If you wanted a big fellow, fish deep with a big bait. The big ones stayed on the bottom in water ten feet deep or more. I remember Uncle John caught a big, yellow cat fish that weighed 123 pounds. That was the biggest fish I have ever saw. My uncle John's wife, my aunt Edna, died in 1878 or 79. Uncle John left that part and moved his children, three boys and one girl up in the big ben country. My dad moved to Dickens County, and in 1882 Dad moved to New Mexico. My day herding was over. I was about fifteen years old in age and about twenty five in experience.

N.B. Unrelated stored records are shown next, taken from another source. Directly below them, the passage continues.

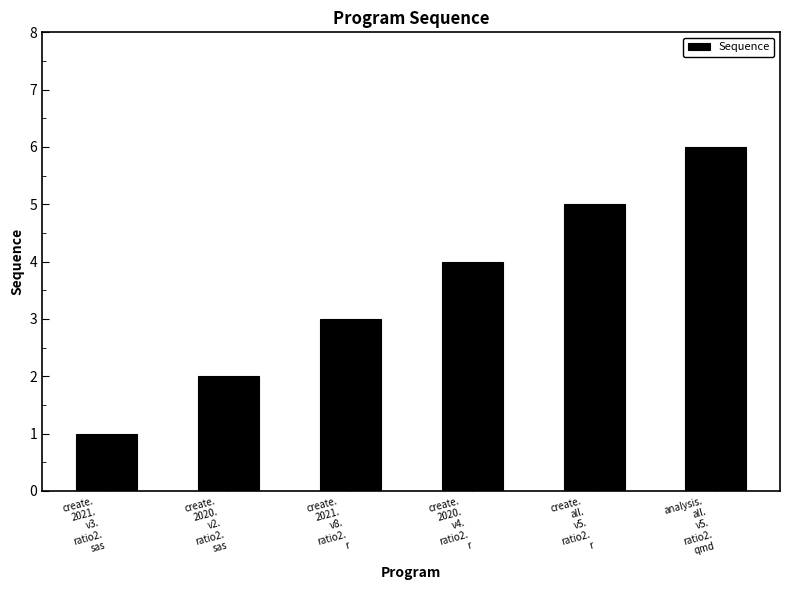

What is the maximum value shown in the chart?

6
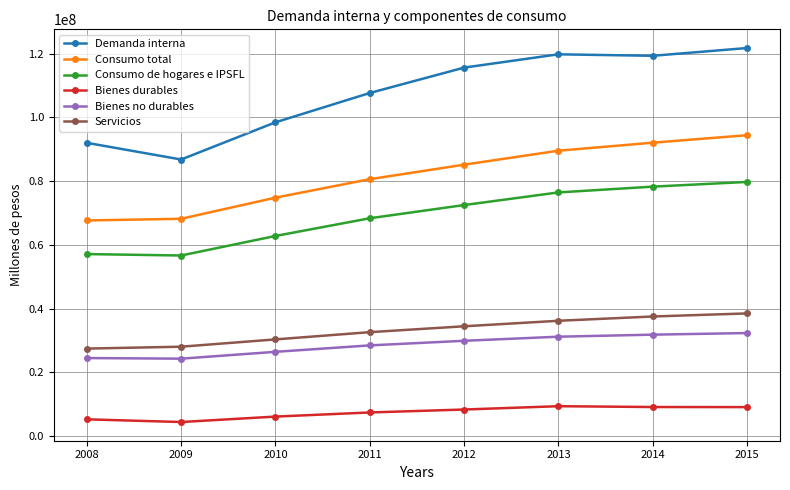

Rank the series by their maximum value, from lowest to highest.

Bienes durables, Bienes no durables, Servicios, Consumo de hogares e IPSFL, Consumo total, Demanda interna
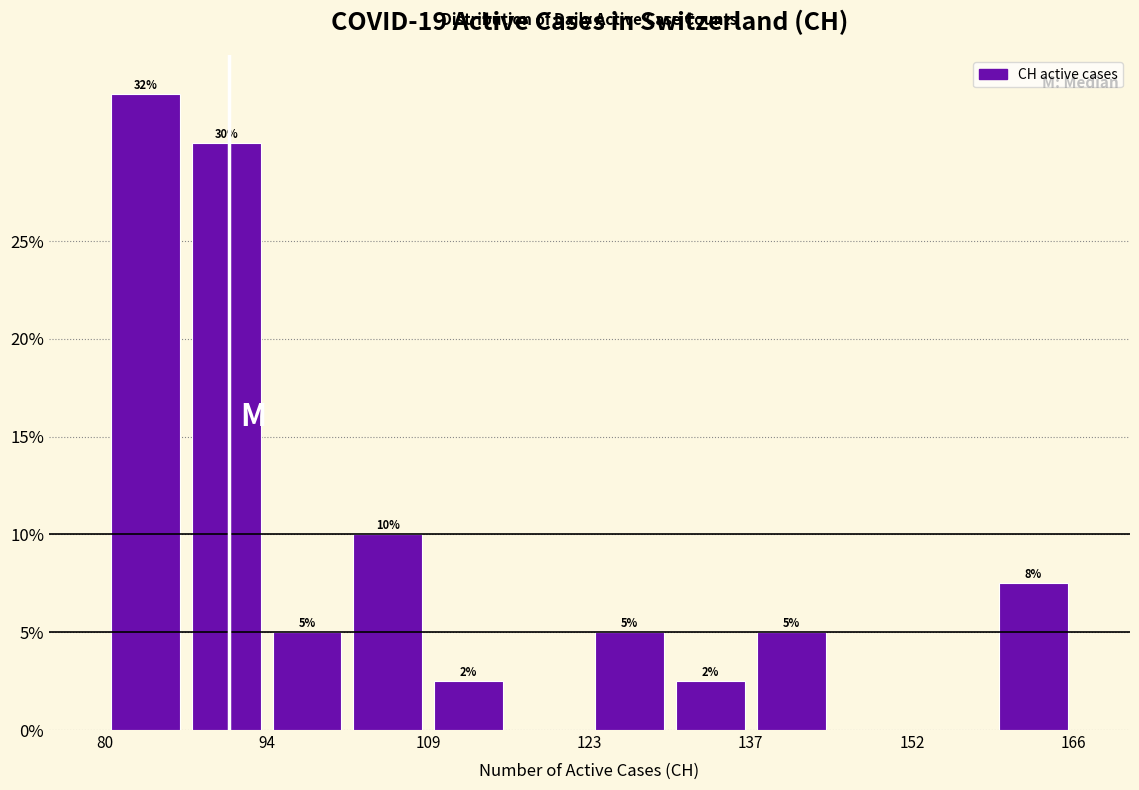

Read against the x-axis, roughly where is the centre of the tallest bar?

84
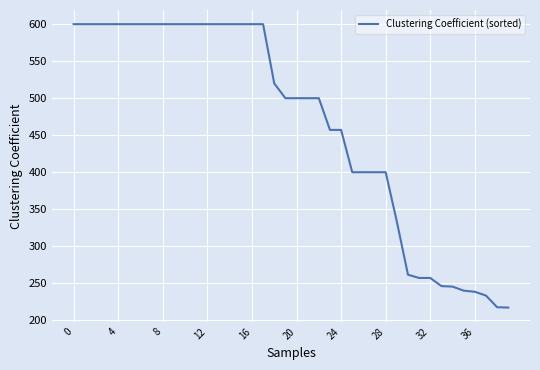

What is the minimum value shown in the chart?

217.1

I saw in uncle John in 1884, as he had followed a horse thief from El Paso, Texas, to old [Tescoso?] on the Canadian River, 700 miles and was taking him back to El Paso. I never saw uncle John any more but I always held him high in my mind as his idea was, "Treat the other man right and make him treat you right or let you alone."
My dad never had a gun. If he had one, it was no account and he never had any ammunition to shoot with. I guess I took the idea from uncle John as I went to work for myself at fifteen years old and I have owned a good gun all my life. With luck I have never had to use it. The main thing is, be prepared, look the other fellow in the eye and be so you can tell him how the boss eat the cabbage and you are all right in any man's camp. I am 74 years old now and still like to feel the old girl as a pal.I want to say this, I have been in El Paso two years and have met several old timers. Everyone that knew John Selman spoke highly of him as a citizen. Every one said he was a good law officer and they didn't know he was any kin to me. He had lots of ups and downs and had a hard life. May his soul rest in peace. It took men like him to tame the west and they done a good job. Look, read of El Paso 50 years ago. Look at her today, 1938. John Selman helped tame her. He was my uncle both ways.